> **What to do**:
1. From the article about Mike Smith's retirement planning, quote the passage starting with "Most people in" and going on through "time he was 55.".
2. According to the article about Mike Smith's retirement planning, how much did he pay for the plot of land he bought in 1983, and for how much did he sell it?

Most people in Mike Smith’s shoes would think they had done pretty well; he thinks he could have done better ... even if he did achieve his long-held ambition to retire by the time he was 55.
While he describes that plan as “very ambitious” he certainly can tick many of the boxes that turn ambition into reality, such as starting young and staying focused. If he had his way everyone would start young, and not just by chance.
“I think investment/retirement planning should be introduced at schools in the form of investment games and share trading competitions,” he says.
Mike started planning for retirement shortly after completing his Electronic Apprenticeship, which involved repairing and refitting electronic equipment on submarines at the Naval Dockyard in Simonstown. As soon as he could afford to, he invested in an RA with Sanlam. “I think I started paying R50 a month in 1982,” says Mike.
A couple of years later, he took out an Endowment Policy “as a long-term forced savings vehicle”. With the benefit of hindsight, Mike says, that was not such a good idea, “considering the commissions I must have paid!” In those days, he says, “they gave you projections and figures based on various inflation scenarios, which all looked fantastic on paper”.
Anyway, he adds, when you are 23 years old, retirement looks like it’s a century away and there is plenty of time to figure out a plan. But life changes fast, as does the world.
“Back then, both Sanlam and Old Mutual were mutual companies, where all the investment returns were used to increase the value of the Endowment and RA policies they sold,” says Mike.
In 1983, the property market had just started to grow rapidly and Mike bought a plot of land. He paid R20,000 for it, putting down a R5,000 deposit, and sold the plot a few years later for R50,000.
“Fortunately, at this time, I was still living at home with my parents. I was paying off a car and a plot, and quite frankly couldn’t afford to leave home.”

> **Data for review**:
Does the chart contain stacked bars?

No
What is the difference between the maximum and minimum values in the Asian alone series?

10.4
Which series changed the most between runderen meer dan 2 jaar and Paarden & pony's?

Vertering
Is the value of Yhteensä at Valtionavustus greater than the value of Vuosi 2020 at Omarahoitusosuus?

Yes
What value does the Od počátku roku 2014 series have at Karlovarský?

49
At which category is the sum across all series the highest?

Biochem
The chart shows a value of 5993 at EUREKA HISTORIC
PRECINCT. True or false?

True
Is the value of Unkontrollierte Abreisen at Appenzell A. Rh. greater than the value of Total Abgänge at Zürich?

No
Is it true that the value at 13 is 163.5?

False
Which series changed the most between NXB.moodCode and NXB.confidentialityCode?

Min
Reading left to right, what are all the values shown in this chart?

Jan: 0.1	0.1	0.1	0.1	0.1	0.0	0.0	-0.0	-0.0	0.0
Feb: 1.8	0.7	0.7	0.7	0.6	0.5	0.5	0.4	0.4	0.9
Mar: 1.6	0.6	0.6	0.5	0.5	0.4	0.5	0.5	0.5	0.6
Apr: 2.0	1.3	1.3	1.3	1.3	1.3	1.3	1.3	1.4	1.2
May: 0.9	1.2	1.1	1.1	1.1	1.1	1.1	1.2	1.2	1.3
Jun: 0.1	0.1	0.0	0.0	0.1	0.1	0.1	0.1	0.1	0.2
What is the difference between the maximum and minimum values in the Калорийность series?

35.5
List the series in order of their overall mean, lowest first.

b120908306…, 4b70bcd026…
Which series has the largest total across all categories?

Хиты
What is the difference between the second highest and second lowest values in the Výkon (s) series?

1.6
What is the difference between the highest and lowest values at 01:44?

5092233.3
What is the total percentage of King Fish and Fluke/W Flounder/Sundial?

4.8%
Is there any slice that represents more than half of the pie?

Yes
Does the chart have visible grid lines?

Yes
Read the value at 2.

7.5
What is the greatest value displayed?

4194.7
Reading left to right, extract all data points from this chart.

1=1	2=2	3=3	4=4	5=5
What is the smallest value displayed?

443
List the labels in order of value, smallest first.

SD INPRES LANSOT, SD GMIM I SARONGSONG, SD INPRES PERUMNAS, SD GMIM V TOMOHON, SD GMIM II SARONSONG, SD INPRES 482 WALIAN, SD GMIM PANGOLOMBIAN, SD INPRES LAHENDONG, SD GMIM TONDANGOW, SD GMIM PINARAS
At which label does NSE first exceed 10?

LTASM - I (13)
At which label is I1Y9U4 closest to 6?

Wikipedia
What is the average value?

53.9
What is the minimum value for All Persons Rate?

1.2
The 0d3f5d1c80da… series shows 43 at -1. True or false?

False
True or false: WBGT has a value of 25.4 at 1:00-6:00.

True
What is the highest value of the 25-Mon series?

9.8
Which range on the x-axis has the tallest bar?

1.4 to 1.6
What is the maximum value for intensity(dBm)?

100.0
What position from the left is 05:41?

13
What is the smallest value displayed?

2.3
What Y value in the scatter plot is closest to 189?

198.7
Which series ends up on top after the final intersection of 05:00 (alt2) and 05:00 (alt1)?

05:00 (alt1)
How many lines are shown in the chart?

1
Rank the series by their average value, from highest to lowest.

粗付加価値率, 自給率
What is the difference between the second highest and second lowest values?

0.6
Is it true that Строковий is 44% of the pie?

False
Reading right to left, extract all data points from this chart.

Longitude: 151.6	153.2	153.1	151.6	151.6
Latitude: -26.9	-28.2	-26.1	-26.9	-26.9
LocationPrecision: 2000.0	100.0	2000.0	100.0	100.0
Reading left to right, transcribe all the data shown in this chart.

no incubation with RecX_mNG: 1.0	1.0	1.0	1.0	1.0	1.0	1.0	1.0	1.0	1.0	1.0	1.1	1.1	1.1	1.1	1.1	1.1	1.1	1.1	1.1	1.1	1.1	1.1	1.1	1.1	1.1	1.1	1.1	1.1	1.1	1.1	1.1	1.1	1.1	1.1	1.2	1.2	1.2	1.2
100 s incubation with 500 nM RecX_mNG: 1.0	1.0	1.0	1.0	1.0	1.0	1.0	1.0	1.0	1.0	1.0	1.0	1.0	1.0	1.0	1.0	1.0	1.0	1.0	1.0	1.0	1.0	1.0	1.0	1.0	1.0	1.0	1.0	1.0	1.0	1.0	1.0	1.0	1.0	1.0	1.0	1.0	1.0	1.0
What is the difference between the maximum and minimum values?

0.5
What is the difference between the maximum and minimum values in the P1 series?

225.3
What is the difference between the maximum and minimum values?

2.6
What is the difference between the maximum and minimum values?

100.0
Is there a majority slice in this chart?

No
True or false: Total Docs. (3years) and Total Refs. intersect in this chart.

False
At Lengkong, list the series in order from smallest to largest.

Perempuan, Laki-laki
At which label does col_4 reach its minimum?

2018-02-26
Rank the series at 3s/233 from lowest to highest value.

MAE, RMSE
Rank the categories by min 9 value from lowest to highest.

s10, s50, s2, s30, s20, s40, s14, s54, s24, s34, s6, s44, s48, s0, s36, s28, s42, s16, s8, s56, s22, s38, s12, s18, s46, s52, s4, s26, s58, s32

> **Replies**:
1.
Most people in Mike Smith’s shoes would think they had done pretty well; he thinks he could have done better ... even if he did achieve his long-held ambition to retire by the time he was 55.

2. He paid R20,000 for the plot and sold it a few years later for R50,000.